EXCERPT PROVIDED:
——
Courts package their writings differently under different circumstances. Particular challenges are posed by the dissemination of a single judgement in multiple files (as when majority opinion, concurrences, and dissents are separately disseminated) or when a single writing or package of writings disposes of multiple cases or matters that the court has chosen to combine for purposes of decision. Similarly, the bundling of multiple subdocuments (majority opinion, concurrence, dissents) into a single item poses challenges. In general, this level of the standard makes compromises based on the assumption that these difficult cases are the exception rather than the rule. The rest of this section may be considered a "how-to" guide for the more difficult situations:

Multiply-authored judgements with a single majority opinion, such as per-curiam decisions

  • Use multiple dc.creator elements to specify all authors
  • The metadata is silent about sitting judges who are not authors.
——
INFORMATION GIVEN:
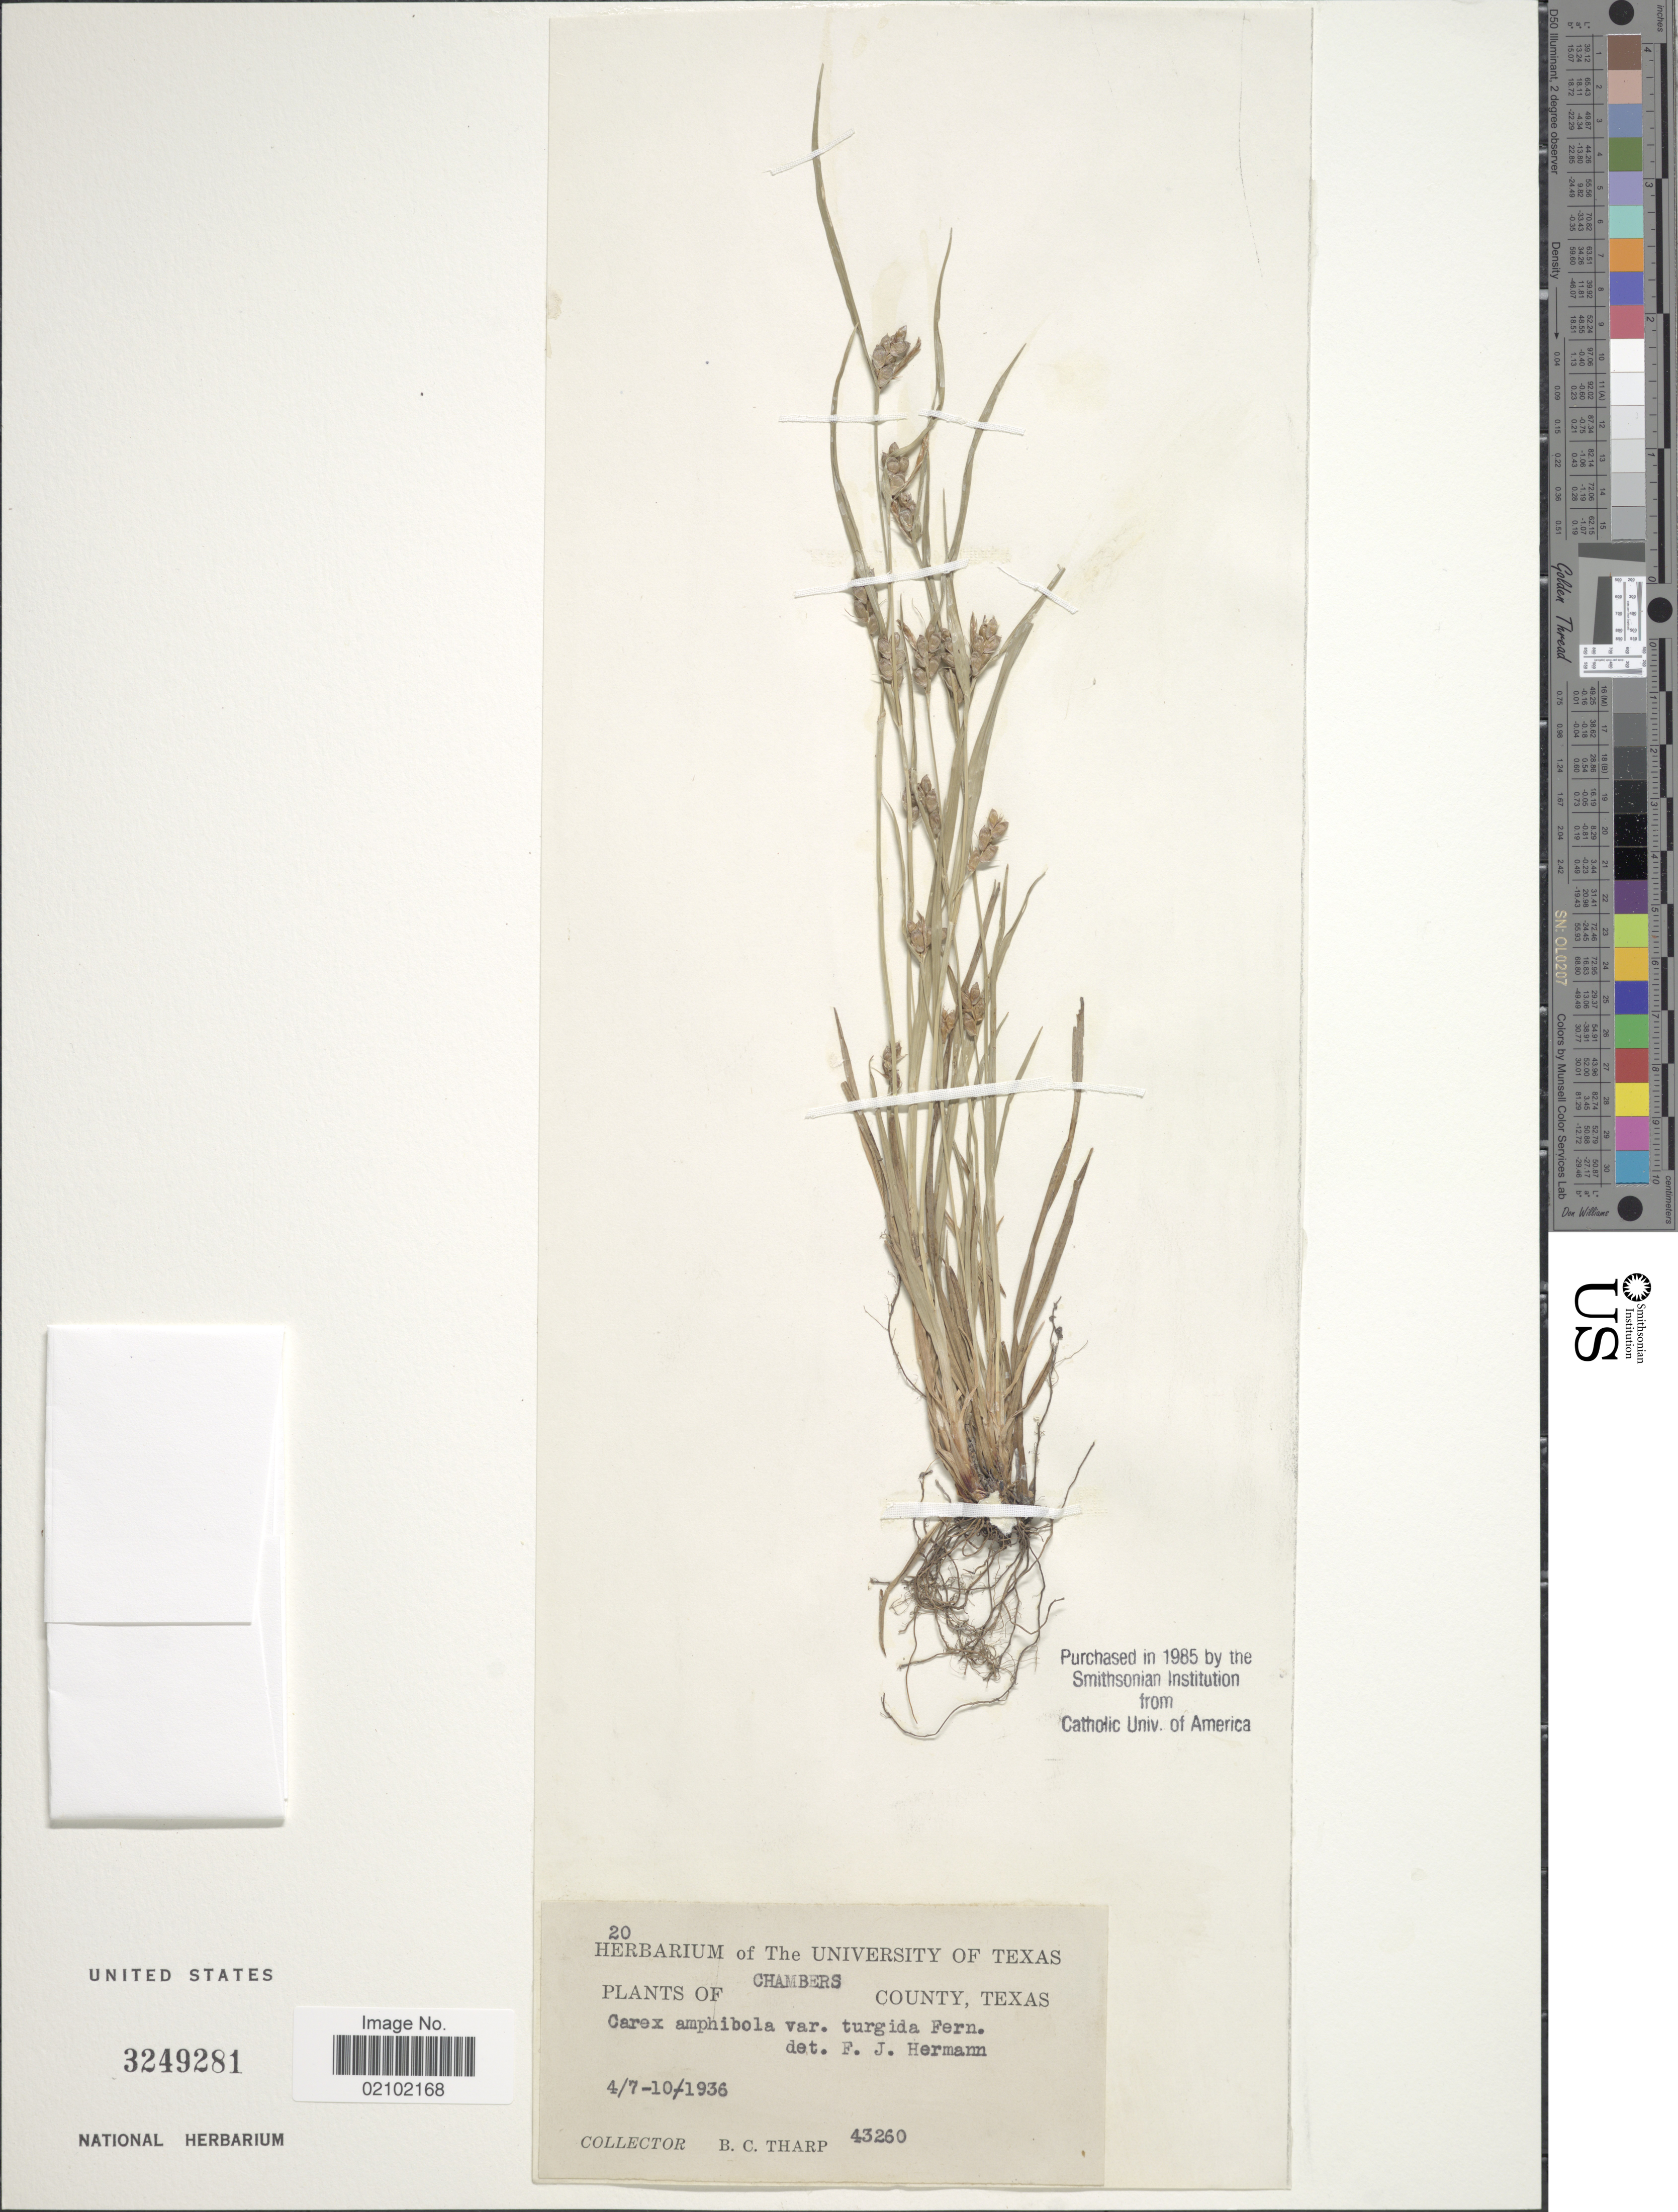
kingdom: Plantae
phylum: Tracheophyta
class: Liliopsida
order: Poales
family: Cyperaceae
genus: Carex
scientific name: Carex amphibola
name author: Steud.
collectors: B. C. Tharp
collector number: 43260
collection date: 1936-04-07/1936-04-10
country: United States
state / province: Texas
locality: Chambers County.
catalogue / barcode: US 3249281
——
REQUIRED WORK:
(1) From the passage on how courts package their writings, transcribe the stretch from "Multiply-authored judgements with" through "are not authors.".
(2) Answer these questions using the passage on how courts package their writings:
(a) What assumption about difficult cases underlies this level of the standard's compromises?
(b) How should all authors of a multiply-authored judgement be specified?
(c) What does the metadata say about sitting judges who are not authors?

SOLUTIONS PER TASK:
(1)
Multiply-authored judgements with a single majority opinion, such as per-curiam decisions

  • Use multiple dc.creator elements to specify all authors
  • The metadata is silent about sitting judges who are not authors.

(2)
(a) That these difficult cases are the exception rather than the rule.
(b) By using multiple dc.creator elements.
(c) Nothing; the metadata is silent about them.